Wenn die Schausteller in anderen Städten arbeiten, rufen sie ebenfalls Dr. Füßl an. „Viele sind Dauerpatienten von mir“, berichtet er stolz.

„Ilona, wie viele Patienten habe ich in der ersten Dultwoche behandelt?“, ruft der Arzt zum Praxis-Empfang vor. Die Mitarbeiterin zählt nach. „50!“, antwortet sie. Das Volksfest hält ihn also ganz schön auf Trab. Zwischen Dr. Hans-Jürgen Füßl und den Schaustellern hat sich in den 25 Jahren ein beinahe familiäres Verhältnis entwickelt.

Er kennt alle, vom Großvater bis zur Enkeltochter.
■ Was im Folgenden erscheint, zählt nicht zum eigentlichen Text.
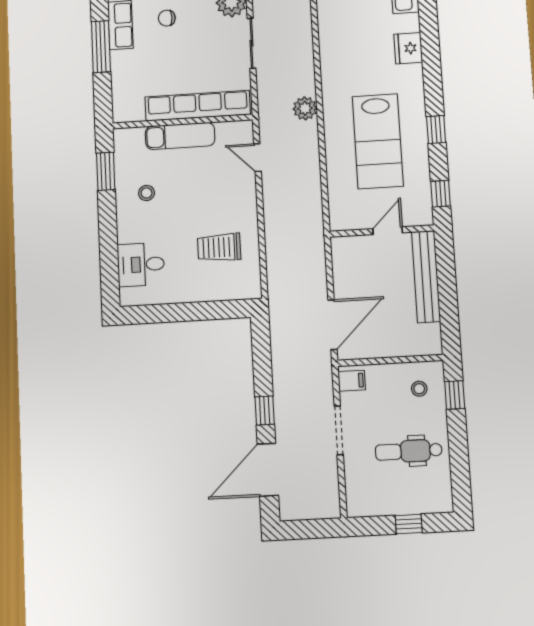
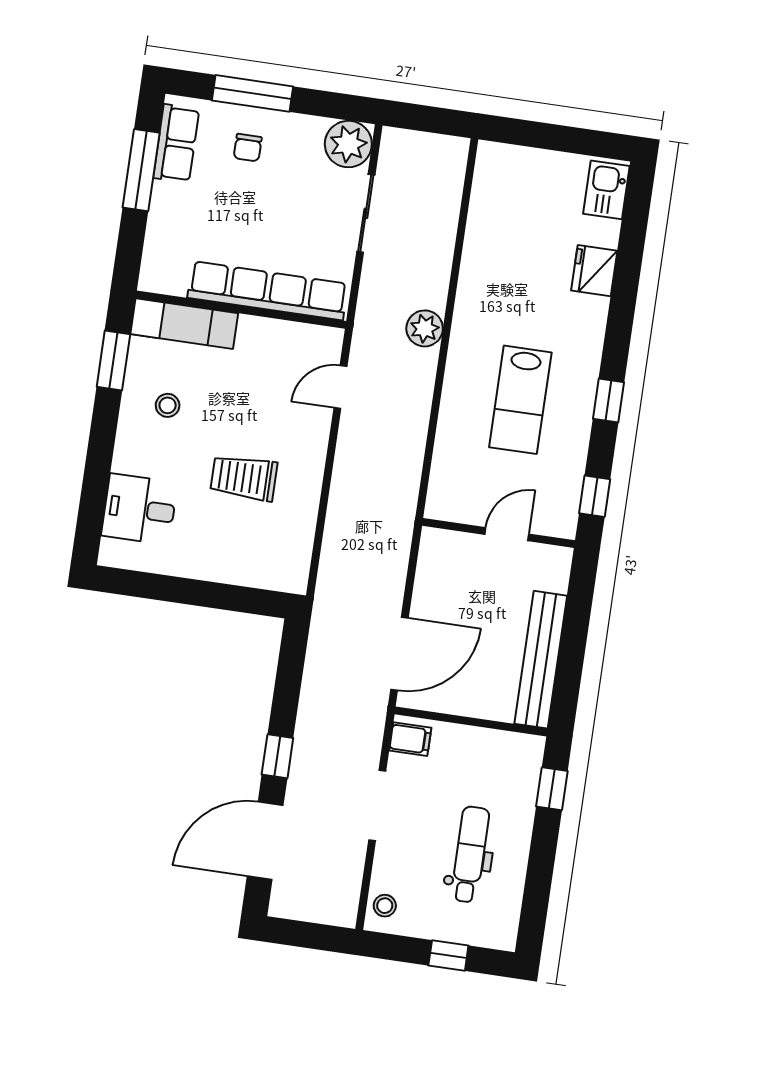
chair: (167, 18) -> (248, 148), turned -90
exam couch: (180, 136) -> (184, 324), moved
lab bench: (378, 141) -> (520, 400), width x0.73, depth x0.72
door: (258, 158) -> (340, 387), hinge flipped
trolley: (219, 247) -> (244, 478), moved
bench: (426, 277) -> (541, 660), moved
stool: (419, 389) -> (385, 906), moved
dental chair: (409, 451) -> (470, 854), turned 90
Und der Arzt selbst nimmt oft seine beiden Töchter Veronika (11) und Valentine (9) zum Protzenweiher mit.

Jährlich neue Dirndl für die Töchter

„Seitdem sie gehen können, begleiten sie mich“, schildert er lächelnd. „In den ersten Jahren habe ich sie oft heimgetragen, so müde waren sie.“

Die Schausteller schenken Veronika und Valentine jede Menge Fahrchips, Zuckerwatte und gebrannte Mandeln. Das genießen die Mädchen. Außerdem spendiert der Papa jedes Jahr neue Dirndl für die Dultbesuche – und jedes Jahr zieht es sie zu einem neuen Lieblings-Fahrgeschäft. „Zurzeit das Allround“, beobachtet der Arzt, der die Vorlieben seiner Mädchen teilt. Wenn es sein muss, steigt er auch mit weißem Kittel ins Karussell. Dr. Hans-Jürgen Füßl hofft, dass sich Veronika und Valentine bald in den rasanteren „Breakdance“ wagen. „Ich bin gespannt“, sagt der 69-Jährige.

Dann verabschiedet er sich, weil die Sprechstunde beginnt. Diesmal in der Praxis am Fischmarkt, nicht auf der Dult.